Retype every line of the records below without changing anything.

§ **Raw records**

=======

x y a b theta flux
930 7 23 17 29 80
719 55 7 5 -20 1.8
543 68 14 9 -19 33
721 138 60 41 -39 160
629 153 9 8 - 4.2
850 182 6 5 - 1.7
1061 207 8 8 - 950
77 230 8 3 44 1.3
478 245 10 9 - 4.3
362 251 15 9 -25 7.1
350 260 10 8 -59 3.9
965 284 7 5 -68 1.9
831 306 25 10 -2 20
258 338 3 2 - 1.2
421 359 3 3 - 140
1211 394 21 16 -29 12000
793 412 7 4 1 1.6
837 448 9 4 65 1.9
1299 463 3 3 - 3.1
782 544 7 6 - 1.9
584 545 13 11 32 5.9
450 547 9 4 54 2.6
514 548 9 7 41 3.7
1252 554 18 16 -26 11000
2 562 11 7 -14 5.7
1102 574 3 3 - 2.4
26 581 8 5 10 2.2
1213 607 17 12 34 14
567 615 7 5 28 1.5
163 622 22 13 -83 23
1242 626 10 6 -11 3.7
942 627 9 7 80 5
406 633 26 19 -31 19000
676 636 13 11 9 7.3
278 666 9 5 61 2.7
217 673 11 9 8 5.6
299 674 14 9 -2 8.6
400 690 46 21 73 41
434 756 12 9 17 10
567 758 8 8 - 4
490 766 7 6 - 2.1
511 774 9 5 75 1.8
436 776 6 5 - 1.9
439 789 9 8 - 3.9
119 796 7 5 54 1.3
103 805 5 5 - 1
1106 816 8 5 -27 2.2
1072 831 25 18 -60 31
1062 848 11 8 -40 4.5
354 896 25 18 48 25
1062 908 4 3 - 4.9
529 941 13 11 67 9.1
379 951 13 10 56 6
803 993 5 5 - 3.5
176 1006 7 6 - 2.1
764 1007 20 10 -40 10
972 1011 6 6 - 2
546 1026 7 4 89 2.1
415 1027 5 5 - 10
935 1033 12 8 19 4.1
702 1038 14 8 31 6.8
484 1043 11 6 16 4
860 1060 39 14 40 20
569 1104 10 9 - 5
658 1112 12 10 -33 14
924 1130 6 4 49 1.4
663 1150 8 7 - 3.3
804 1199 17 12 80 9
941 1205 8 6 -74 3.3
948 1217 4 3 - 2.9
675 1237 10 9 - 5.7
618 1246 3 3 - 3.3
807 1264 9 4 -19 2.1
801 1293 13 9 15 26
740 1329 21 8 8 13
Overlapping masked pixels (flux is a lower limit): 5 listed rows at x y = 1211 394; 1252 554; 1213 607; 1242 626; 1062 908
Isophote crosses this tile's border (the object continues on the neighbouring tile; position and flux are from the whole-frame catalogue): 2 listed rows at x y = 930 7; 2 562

=======

§ **Answer in full**
x y a b theta flux
930 7 23 17 29 80
719 55 7 5 -20 1.8
543 68 14 9 -19 33
721 138 60 41 -39 160
629 153 9 8 - 4.2
850 182 6 5 - 1.7
1061 207 8 8 - 950
77 230 8 3 44 1.3
478 245 10 9 - 4.3
362 251 15 9 -25 7.1
350 260 10 8 -59 3.9
965 284 7 5 -68 1.9
831 306 25 10 -2 20
258 338 3 2 - 1.2
421 359 3 3 - 140
1211 394 21 16 -29 12000
793 412 7 4 1 1.6
837 448 9 4 65 1.9
1299 463 3 3 - 3.1
782 544 7 6 - 1.9
584 545 13 11 32 5.9
450 547 9 4 54 2.6
514 548 9 7 41 3.7
1252 554 18 16 -26 11000
2 562 11 7 -14 5.7
1102 574 3 3 - 2.4
26 581 8 5 10 2.2
1213 607 17 12 34 14
567 615 7 5 28 1.5
163 622 22 13 -83 23
1242 626 10 6 -11 3.7
942 627 9 7 80 5
406 633 26 19 -31 19000
676 636 13 11 9 7.3
278 666 9 5 61 2.7
217 673 11 9 8 5.6
299 674 14 9 -2 8.6
400 690 46 21 73 41
434 756 12 9 17 10
567 758 8 8 - 4
490 766 7 6 - 2.1
511 774 9 5 75 1.8
436 776 6 5 - 1.9
439 789 9 8 - 3.9
119 796 7 5 54 1.3
103 805 5 5 - 1
1106 816 8 5 -27 2.2
1072 831 25 18 -60 31
1062 848 11 8 -40 4.5
354 896 25 18 48 25
1062 908 4 3 - 4.9
529 941 13 11 67 9.1
379 951 13 10 56 6
803 993 5 5 - 3.5
176 1006 7 6 - 2.1
764 1007 20 10 -40 10
972 1011 6 6 - 2
546 1026 7 4 89 2.1
415 1027 5 5 - 10
935 1033 12 8 19 4.1
702 1038 14 8 31 6.8
484 1043 11 6 16 4
860 1060 39 14 40 20
569 1104 10 9 - 5
658 1112 12 10 -33 14
924 1130 6 4 49 1.4
663 1150 8 7 - 3.3
804 1199 17 12 80 9
941 1205 8 6 -74 3.3
948 1217 4 3 - 2.9
675 1237 10 9 - 5.7
618 1246 3 3 - 3.3
807 1264 9 4 -19 2.1
801 1293 13 9 15 26
740 1329 21 8 8 13
Overlapping masked pixels (flux is a lower limit): 5 listed rows at x y = 1211 394; 1252 554; 1213 607; 1242 626; 1062 908
Isophote crosses this tile's border (the object continues on the neighbouring tile; position and flux are from the whole-frame catalogue): 2 listed rows at x y = 930 7; 2 562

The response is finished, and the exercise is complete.